**Job 1:**
Reproduce the lines of the entries verbatim, starting with the line containing "common name: Gray wolf" and continuing through the end of the entries, omitting the pictures from your answer.
------ Quoted passage ------
As Milwaukee's JobLines Service Ends, What's Next?
On Saturday Aug. 24, the last JobLines bus will cease operations. While Route 57 will still operate in Milwaukee County, it'll no longer cross the county line into Waukesha. Meanwhile, Milwaukee County Transit System (MCTS) is facing a large budget shortfall and is looking to shut down even more routes than the remaining JobLine to balance a nearly $6 million deficit for 2019.
Lake Effect will be focusing on regional transit over the next couple of days, but first we start with the JobLines themselves. As the name implies, they were really meant to answer the “last mile” problem — the issue of connecting people in Milwaukee’s central city to jobs in Waukesha County.
MCTS didn't create these route as an initiative of the county transit systems — they were the result of a lawsuit. Allison Bussler, the director of public works in Waukesha County, explains:
"The Black Health Coalition and MICA sued the Wisconsin Department of Transportation [DOT] — related to the zoo interchange project. They felt that the project didn’t take into consideration the impact it would have on some disadvantaged neighborhoods in the city of Milwaukee. And so those two groups — the DOT and the plaintiffs — came to a settlement whereby the Wisconsin Department of Transportation would fund some transit routes of the plaintiff’s choice for up to four years … They would prioritize lines that would move people from neighborhoods in Milwaukee to jobs in Waukesha County."
------
**Job 2:**
Carry on the article about the end of Milwaukee's JobLines service from the point at which it stops.
------ Exercise inputs ------
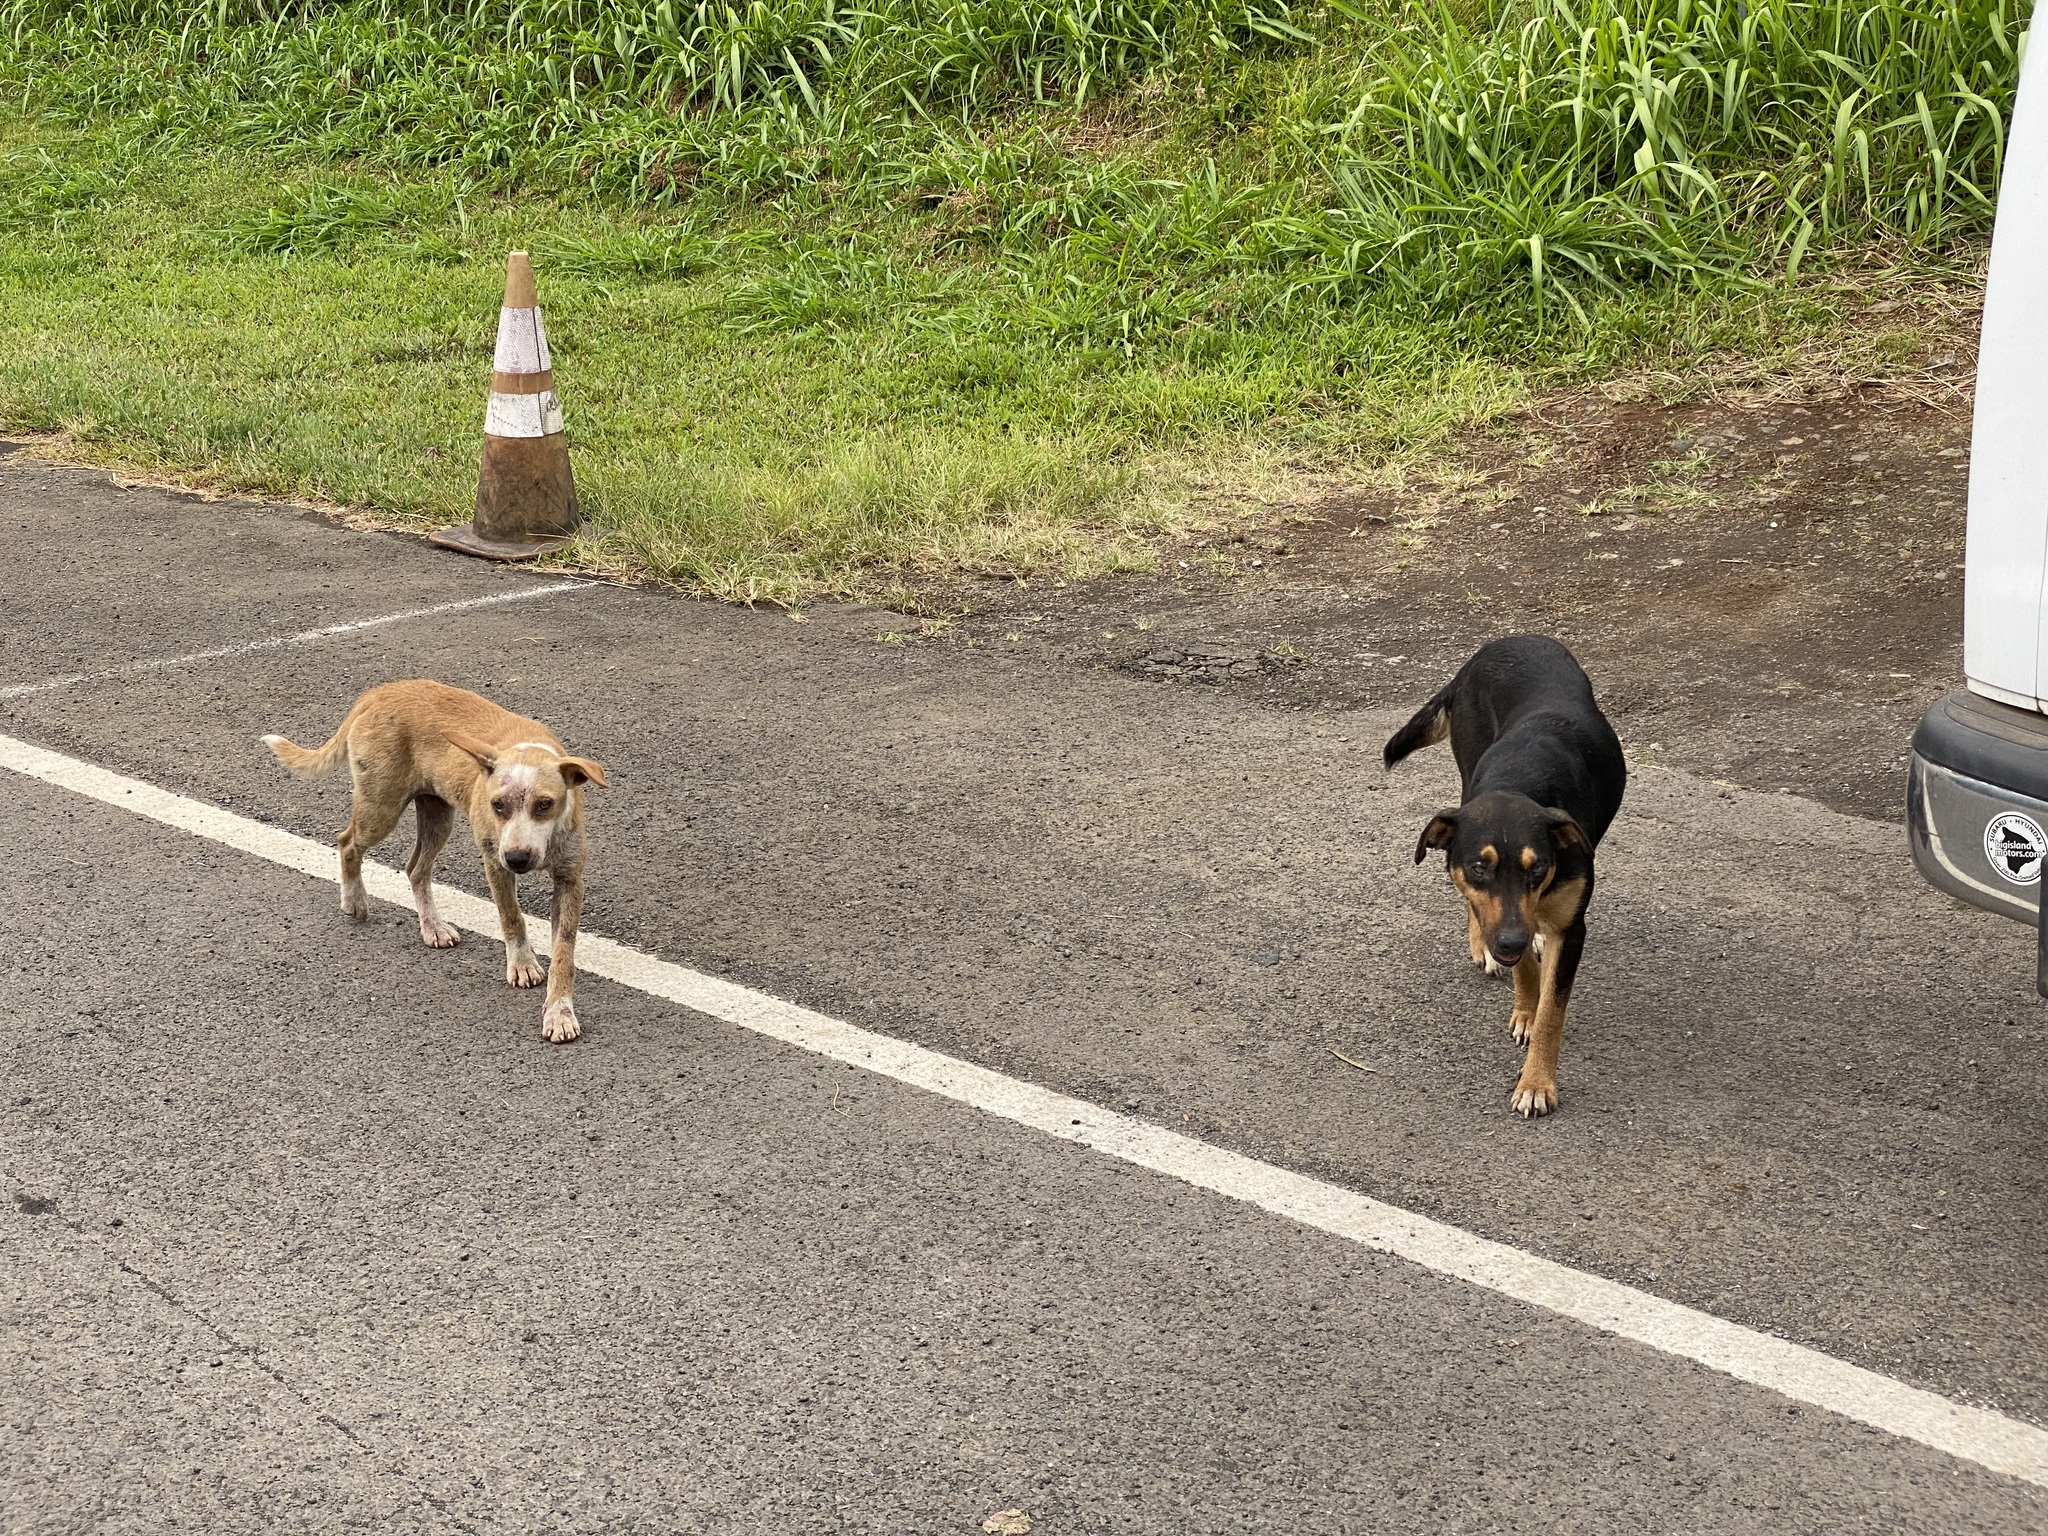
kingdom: Animalia
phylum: Chordata
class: Mammalia
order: Carnivora
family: Canidae
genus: Canis
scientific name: Canis lupus
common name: Gray wolf
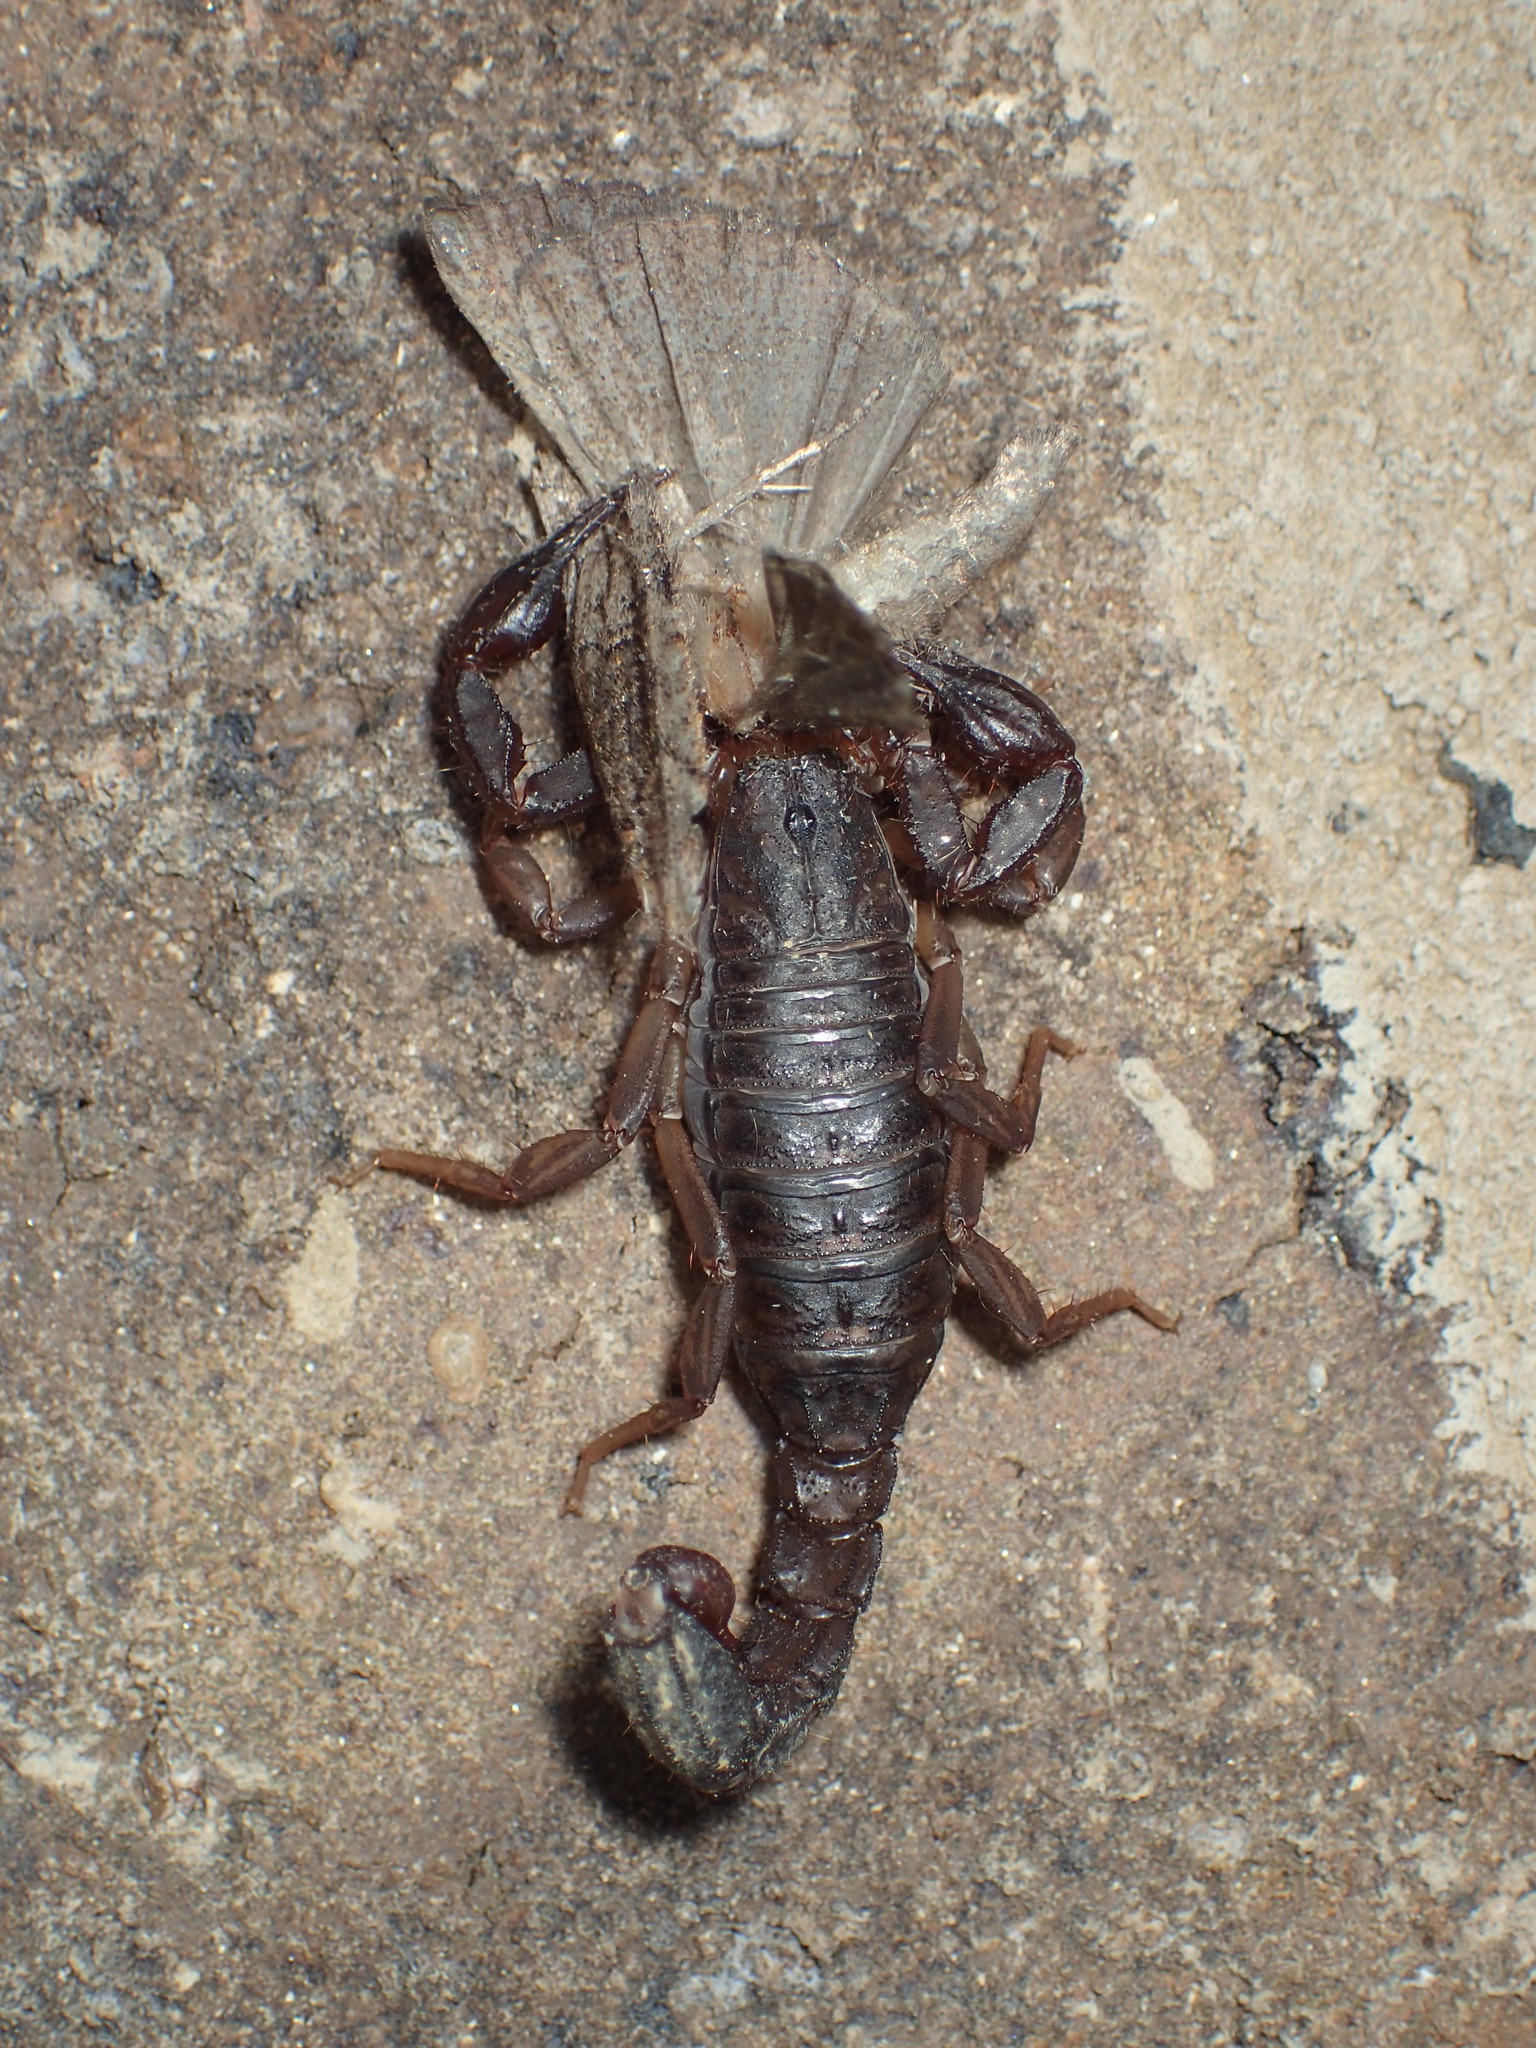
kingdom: Animalia
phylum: Arthropoda
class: Arachnida
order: Scorpiones
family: Vaejovidae
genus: Vaejovis
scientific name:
------
**Answer 1:**
common name: Gray wolf
kingdom: Animalia
phylum: Arthropoda
class: Arachnida
order: Scorpiones
family: Vaejovidae
genus: Vaejovis
scientific name:

**Answer 2:**
The JobLines started as Route 61 and Route 6. Earlier in 2019, the lines were consolidated into Route 57 — an existing line that was extended into Waukesha to fill the gap left by the other routes. Although the JobLines into Waukesha is ending, Route 57 will continue to serve inner-city riders in Milwaukee.
So, why is the Waukesha route ending?
While there are several factors, a lot of it boils down to money. The state funding ran out in 2018. And these lines were never planned as a long-term solution to begin with, according to Tom Winter, director of schedules and planning for MCTS.
"The funding that WISDOT provided from the settlement was temporary in nature and when it expired something had to happen to replace that. And we have major funding issues ourselves to deal with beyond providing for something that was temporary," he says.
While Route 57 was meant to connect people in the city to jobs in the suburbs, ridership in Waukesha County the ridership is low.
"When you look at the ridership data in Waukesha County, there were only about 70 rides per day – or about 7% of the rides. If you figure folks take the bus to work and home, it’s about 35 people. And the subsidy of what each of those riders needed was about $18,000 annually per rider," Bussler explains.
So, while these routes were well-intentioned, Bussler says these bus lines weren’t the solution MCTS hoped they would be.
"Transit wasn’t the silver bullet in this case. Job training programs that can perhaps work on that problem, as well," she says.
Kristina Hoffman, the director of marketing and communications for MCTS, "Over the past decade, Milwaukee County taxpayers have been sending more and more money to the state but the money the county receives back has been flat or even declining. So we can look at the state as being part of the problem."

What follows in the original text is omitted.